**WHAT YOU NEED TO DO**
Begin with the line where "right front paw: (558, 668)" appears. Set down that line and the rest of the records below it exactly as given.

**EXERCISE INPUT**
------

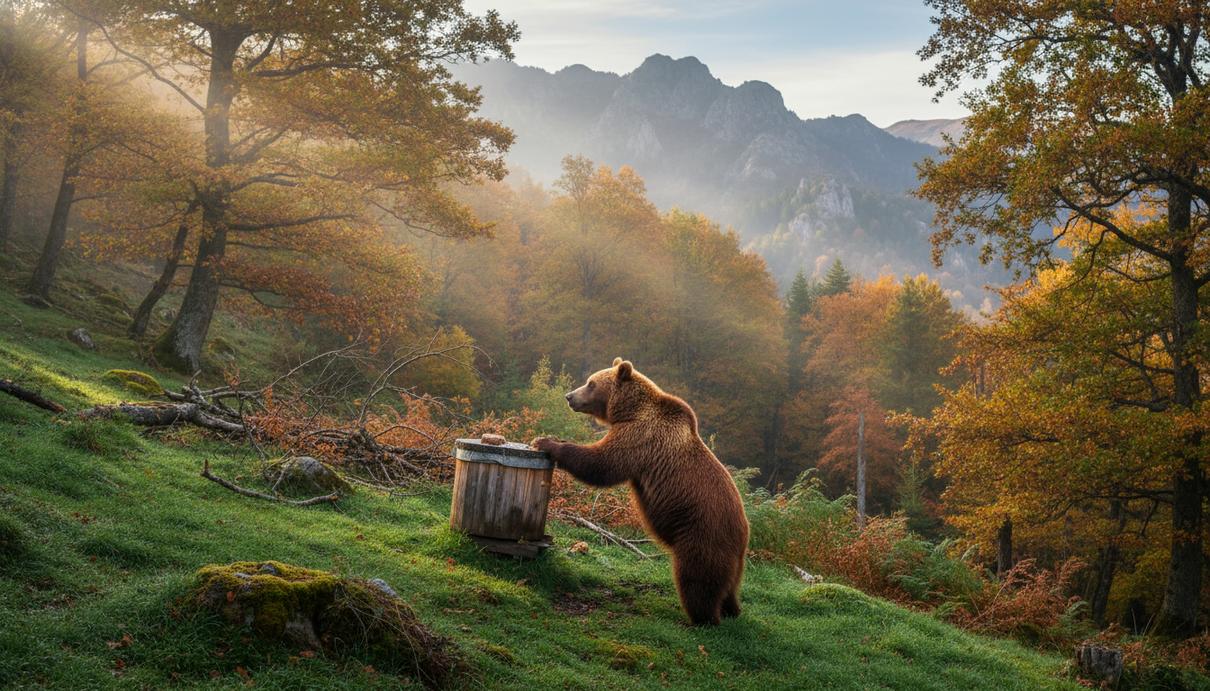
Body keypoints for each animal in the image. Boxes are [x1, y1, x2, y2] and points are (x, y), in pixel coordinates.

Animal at [532, 358, 749, 626]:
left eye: (591, 383)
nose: (569, 396)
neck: (629, 411)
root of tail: (743, 534)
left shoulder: (640, 437)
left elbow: (601, 463)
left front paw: (546, 442)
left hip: (702, 535)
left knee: (696, 580)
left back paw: (702, 619)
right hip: (733, 558)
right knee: (730, 587)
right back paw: (732, 610)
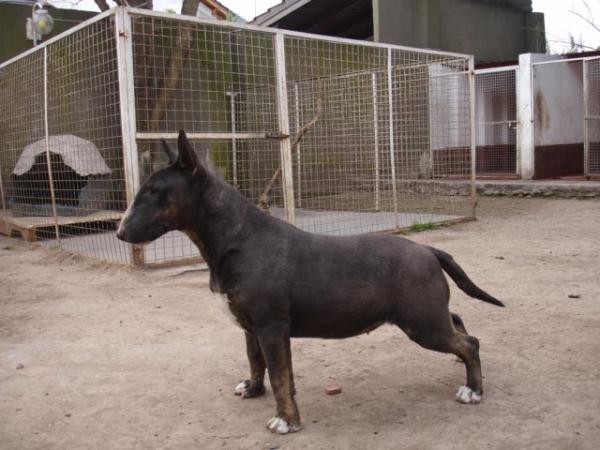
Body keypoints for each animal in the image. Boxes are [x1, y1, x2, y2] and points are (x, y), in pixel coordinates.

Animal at [116, 132, 502, 434]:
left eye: (154, 190)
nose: (119, 232)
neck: (236, 237)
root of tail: (428, 249)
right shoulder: (251, 327)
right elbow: (256, 361)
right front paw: (252, 388)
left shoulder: (272, 328)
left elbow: (280, 375)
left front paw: (285, 421)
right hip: (429, 315)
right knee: (460, 324)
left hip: (422, 323)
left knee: (468, 342)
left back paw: (472, 390)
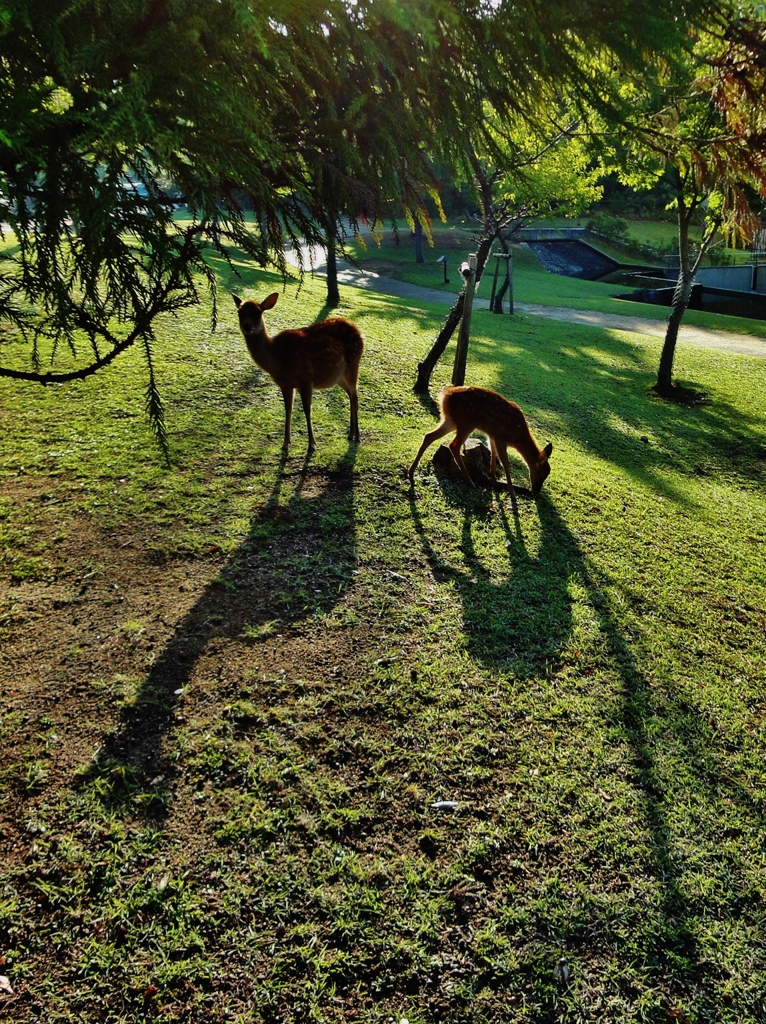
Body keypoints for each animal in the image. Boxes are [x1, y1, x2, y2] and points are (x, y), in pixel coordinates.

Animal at [231, 288, 364, 448]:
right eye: (239, 312)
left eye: (258, 312)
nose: (247, 326)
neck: (278, 358)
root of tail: (359, 332)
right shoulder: (285, 384)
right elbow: (288, 409)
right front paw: (285, 443)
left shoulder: (306, 378)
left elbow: (307, 409)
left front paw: (312, 444)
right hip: (338, 376)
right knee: (350, 394)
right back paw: (350, 434)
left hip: (353, 363)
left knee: (355, 395)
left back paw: (357, 436)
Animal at [409, 385, 552, 495]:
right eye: (541, 474)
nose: (536, 491)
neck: (517, 437)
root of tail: (446, 394)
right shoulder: (501, 437)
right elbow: (505, 462)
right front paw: (512, 492)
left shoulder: (492, 435)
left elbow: (493, 453)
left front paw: (493, 476)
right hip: (466, 422)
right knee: (453, 445)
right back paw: (470, 481)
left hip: (451, 420)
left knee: (429, 436)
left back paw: (411, 474)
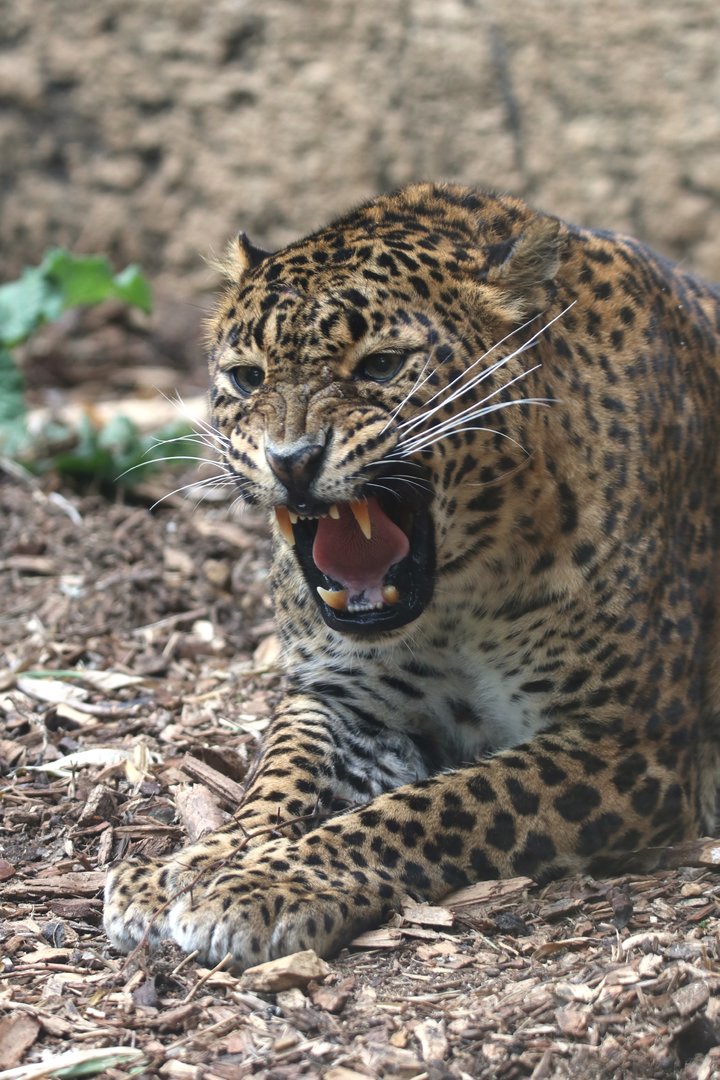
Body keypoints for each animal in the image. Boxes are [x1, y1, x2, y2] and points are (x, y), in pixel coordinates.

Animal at [104, 182, 720, 969]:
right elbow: (280, 779)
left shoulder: (623, 740)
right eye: (247, 377)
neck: (458, 600)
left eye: (381, 367)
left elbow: (441, 805)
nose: (291, 461)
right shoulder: (346, 700)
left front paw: (273, 882)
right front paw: (194, 865)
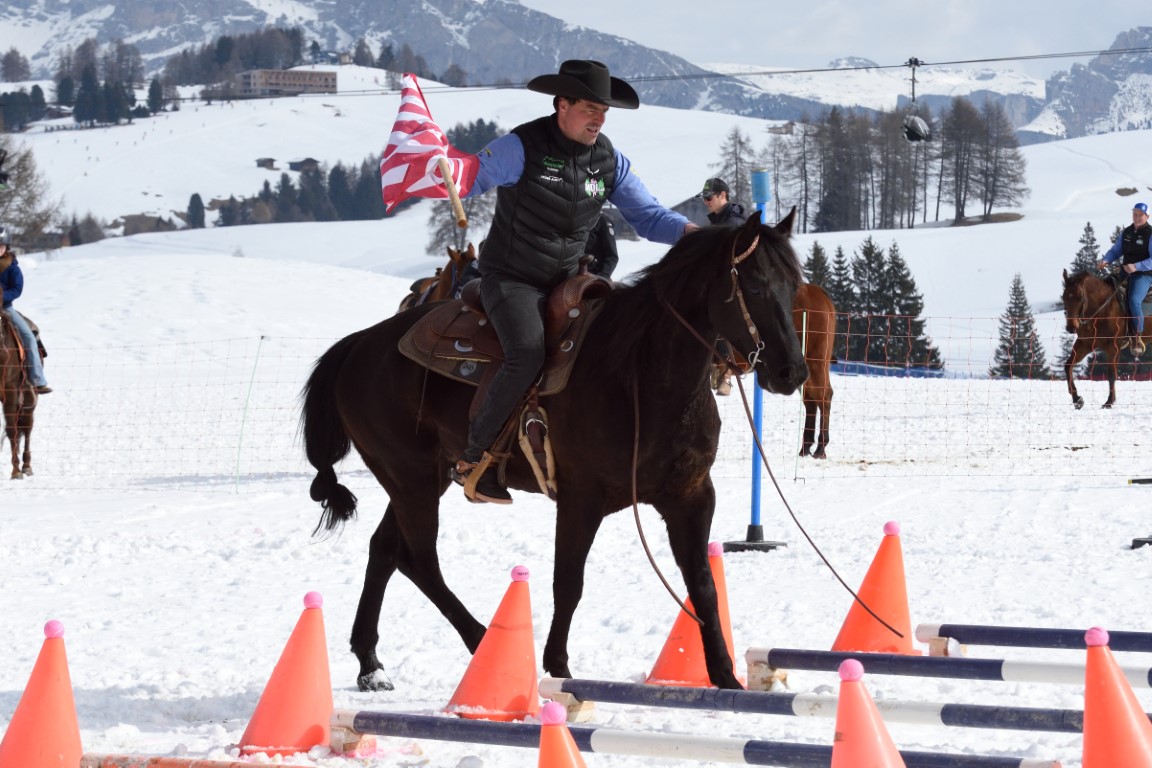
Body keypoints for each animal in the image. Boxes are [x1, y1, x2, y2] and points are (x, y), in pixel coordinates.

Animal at [301, 211, 809, 692]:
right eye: (756, 285)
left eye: (794, 286)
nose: (792, 372)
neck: (639, 374)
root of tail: (358, 344)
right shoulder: (581, 498)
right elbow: (569, 581)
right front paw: (558, 668)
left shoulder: (691, 495)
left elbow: (703, 584)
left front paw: (724, 675)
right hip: (413, 480)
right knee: (419, 559)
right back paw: (482, 639)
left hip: (419, 479)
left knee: (386, 550)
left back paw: (370, 665)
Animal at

------

**COMPLETED EXERCISE**
right front paw: (558, 668)
left shoulder: (691, 495)
left elbow: (703, 584)
left front paw: (724, 675)
right hip: (413, 480)
right knee: (419, 559)
right back paw: (482, 639)
left hip: (419, 479)
left knee: (386, 550)
left back paw: (370, 665)
Animal at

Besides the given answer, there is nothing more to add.